Link Design & Fabrication
Group Project
Fall 2014
Item 7a: Stress analysis of the link that we designed. The two large holes on the extremities are for the jaws of the tensile testing machine.
As part of MEEN 361 laboratory course (Materials & Manufacturing Selection in Design), we designed, fabricated and tested a link under tensile stress.
The Task
The assignment was to design and cast an aluminum link to be placed in tension. The design should ideally have low weight and high strength (high strength to weight ratio).
The Design
The design we came up with was shaped like a 'dog-bone', as you can see from Item 7a. There are two other key features that we incorporated to improve the strength.
First, we put in 'Stress Relieve Grooves' (the 4 little lateral protrusions). These serve to relax the stress concentration that would have arose due to the reduction in cross section area from the circular regions to the rectangular region.

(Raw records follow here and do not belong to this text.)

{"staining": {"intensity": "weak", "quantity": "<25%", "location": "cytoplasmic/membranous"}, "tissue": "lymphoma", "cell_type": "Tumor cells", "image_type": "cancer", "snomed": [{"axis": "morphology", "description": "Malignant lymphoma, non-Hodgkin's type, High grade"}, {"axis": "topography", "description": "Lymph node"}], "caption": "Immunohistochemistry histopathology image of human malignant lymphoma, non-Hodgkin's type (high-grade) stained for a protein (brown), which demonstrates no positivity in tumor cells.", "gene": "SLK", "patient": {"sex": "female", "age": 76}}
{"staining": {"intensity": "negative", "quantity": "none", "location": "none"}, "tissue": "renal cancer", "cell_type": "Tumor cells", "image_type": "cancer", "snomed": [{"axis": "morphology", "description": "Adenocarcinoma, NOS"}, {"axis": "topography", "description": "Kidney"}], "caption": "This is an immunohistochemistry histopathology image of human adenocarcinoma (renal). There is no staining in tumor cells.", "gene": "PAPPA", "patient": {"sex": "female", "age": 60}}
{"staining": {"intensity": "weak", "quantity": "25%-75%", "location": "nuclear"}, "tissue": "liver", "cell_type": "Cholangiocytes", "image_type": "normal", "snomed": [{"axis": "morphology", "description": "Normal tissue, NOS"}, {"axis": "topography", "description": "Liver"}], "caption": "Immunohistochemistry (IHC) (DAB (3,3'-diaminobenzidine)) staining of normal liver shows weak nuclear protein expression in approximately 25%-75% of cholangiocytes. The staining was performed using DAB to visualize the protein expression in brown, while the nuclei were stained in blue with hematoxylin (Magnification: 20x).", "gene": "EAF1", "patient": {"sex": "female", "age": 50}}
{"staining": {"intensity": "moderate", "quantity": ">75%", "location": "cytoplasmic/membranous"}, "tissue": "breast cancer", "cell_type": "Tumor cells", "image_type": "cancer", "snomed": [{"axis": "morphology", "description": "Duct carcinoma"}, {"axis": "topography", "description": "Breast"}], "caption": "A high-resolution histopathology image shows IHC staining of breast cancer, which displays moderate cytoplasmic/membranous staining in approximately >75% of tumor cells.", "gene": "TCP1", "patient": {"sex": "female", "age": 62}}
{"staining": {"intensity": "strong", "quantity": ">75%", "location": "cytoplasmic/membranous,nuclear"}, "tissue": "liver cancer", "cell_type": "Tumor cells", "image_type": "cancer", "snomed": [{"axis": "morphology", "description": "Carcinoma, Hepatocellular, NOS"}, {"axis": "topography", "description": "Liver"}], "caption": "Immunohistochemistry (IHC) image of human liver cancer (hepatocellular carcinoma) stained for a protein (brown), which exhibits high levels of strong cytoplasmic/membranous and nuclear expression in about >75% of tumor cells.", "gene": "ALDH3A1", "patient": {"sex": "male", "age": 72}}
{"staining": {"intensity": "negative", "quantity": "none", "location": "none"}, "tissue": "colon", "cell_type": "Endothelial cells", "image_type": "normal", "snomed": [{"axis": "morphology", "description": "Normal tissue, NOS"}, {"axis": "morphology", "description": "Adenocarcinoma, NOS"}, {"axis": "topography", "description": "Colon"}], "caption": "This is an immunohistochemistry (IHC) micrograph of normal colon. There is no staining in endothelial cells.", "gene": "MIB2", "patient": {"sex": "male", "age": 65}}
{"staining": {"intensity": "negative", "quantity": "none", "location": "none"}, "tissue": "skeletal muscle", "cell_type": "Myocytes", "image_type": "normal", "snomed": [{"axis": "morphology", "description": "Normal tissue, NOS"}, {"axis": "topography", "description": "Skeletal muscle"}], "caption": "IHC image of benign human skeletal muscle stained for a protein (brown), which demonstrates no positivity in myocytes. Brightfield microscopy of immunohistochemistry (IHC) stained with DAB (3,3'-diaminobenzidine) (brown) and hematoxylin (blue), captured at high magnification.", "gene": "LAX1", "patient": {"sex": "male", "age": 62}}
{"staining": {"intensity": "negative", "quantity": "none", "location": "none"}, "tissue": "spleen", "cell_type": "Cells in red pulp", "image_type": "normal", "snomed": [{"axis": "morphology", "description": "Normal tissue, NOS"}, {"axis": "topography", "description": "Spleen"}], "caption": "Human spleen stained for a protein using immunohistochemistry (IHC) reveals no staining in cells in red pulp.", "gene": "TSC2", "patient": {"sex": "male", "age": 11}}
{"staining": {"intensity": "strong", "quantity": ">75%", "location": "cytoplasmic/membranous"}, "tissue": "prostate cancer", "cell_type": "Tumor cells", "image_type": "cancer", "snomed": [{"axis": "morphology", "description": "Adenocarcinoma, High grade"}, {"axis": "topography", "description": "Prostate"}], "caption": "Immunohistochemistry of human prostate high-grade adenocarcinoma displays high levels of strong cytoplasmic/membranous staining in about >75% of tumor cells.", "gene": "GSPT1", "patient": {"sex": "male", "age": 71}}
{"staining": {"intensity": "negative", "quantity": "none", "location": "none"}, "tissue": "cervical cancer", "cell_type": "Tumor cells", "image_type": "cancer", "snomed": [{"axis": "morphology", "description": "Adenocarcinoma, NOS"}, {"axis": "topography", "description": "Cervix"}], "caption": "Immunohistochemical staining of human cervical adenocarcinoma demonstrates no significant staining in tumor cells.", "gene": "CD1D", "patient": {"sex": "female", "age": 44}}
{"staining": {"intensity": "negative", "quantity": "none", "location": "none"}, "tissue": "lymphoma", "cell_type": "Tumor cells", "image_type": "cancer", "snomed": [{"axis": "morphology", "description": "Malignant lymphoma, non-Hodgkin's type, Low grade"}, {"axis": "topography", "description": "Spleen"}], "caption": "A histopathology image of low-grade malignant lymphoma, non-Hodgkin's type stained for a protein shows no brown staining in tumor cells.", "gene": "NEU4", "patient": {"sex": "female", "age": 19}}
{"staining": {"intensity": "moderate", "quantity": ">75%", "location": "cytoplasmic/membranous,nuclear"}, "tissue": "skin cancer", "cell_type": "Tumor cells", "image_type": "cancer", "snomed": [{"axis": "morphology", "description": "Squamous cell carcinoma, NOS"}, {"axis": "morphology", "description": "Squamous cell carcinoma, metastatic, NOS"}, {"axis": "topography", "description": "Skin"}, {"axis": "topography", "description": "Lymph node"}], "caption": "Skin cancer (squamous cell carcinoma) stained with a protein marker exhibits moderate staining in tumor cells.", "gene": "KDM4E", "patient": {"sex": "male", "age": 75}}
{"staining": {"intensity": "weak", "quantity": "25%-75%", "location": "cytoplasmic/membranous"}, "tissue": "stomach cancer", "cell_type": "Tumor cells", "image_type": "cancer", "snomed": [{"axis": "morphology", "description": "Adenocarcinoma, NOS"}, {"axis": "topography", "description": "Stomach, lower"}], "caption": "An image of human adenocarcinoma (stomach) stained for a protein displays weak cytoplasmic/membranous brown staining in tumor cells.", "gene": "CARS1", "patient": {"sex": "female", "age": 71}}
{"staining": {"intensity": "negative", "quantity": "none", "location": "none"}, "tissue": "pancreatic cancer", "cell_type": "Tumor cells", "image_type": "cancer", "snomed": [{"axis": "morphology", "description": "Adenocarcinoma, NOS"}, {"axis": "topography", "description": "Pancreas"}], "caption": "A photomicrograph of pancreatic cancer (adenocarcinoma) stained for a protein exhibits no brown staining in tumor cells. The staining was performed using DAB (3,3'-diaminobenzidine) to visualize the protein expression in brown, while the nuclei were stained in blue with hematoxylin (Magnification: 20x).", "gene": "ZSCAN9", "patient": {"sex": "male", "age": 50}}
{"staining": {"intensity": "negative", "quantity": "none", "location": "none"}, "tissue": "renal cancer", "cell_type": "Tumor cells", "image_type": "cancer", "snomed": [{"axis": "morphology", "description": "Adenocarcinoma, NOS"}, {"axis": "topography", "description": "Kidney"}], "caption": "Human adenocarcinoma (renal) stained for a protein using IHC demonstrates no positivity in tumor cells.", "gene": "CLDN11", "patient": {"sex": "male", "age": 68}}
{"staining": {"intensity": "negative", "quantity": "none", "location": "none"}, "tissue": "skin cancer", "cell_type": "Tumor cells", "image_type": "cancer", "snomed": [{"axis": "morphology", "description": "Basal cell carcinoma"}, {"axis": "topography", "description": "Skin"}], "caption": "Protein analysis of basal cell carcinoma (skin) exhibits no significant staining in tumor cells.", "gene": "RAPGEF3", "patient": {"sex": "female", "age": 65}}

We also discovered, after a brief literature survey, that drilling precisely calculated holes also relieve stress (very counter-intuitive, isn't it?!). Hence the three small holes in the center. Impressively, the stress analysis showed that the point of maximum stress was no longer the center of the link but at the newly made holes, and that the maximum stress value (not shown) across the link had reduced significantly.
Item 7b: Dimensional drawing of the tensile link. (Since I designed this in the USA, all dimensions are in Inches)
Fabrication and Testing
First, the design on SolidWorks was 3D printed. This plastic print was then used to make a sand casting mold. Liquid Aluminum was poured in and an aluminum cast was obtained. We then drilled the required holes through and also machined off a layer of material on all sides, to remove any surface tensions created due to the casting process. At this point, we should've heat treated the link to improve its strength, but due to time constraints, we couldn't to do that.
Finally, we hooked up our brand new link to a tensile testing machine and loaded it to failure. Guess where it failed? Exactly where we predicted it would! (At the 0.29" dia. hole). Oh, and we were the only team in the class (of about 20 groups) whose prediction of the failure mode and location in the design matched that of actual failure during testing.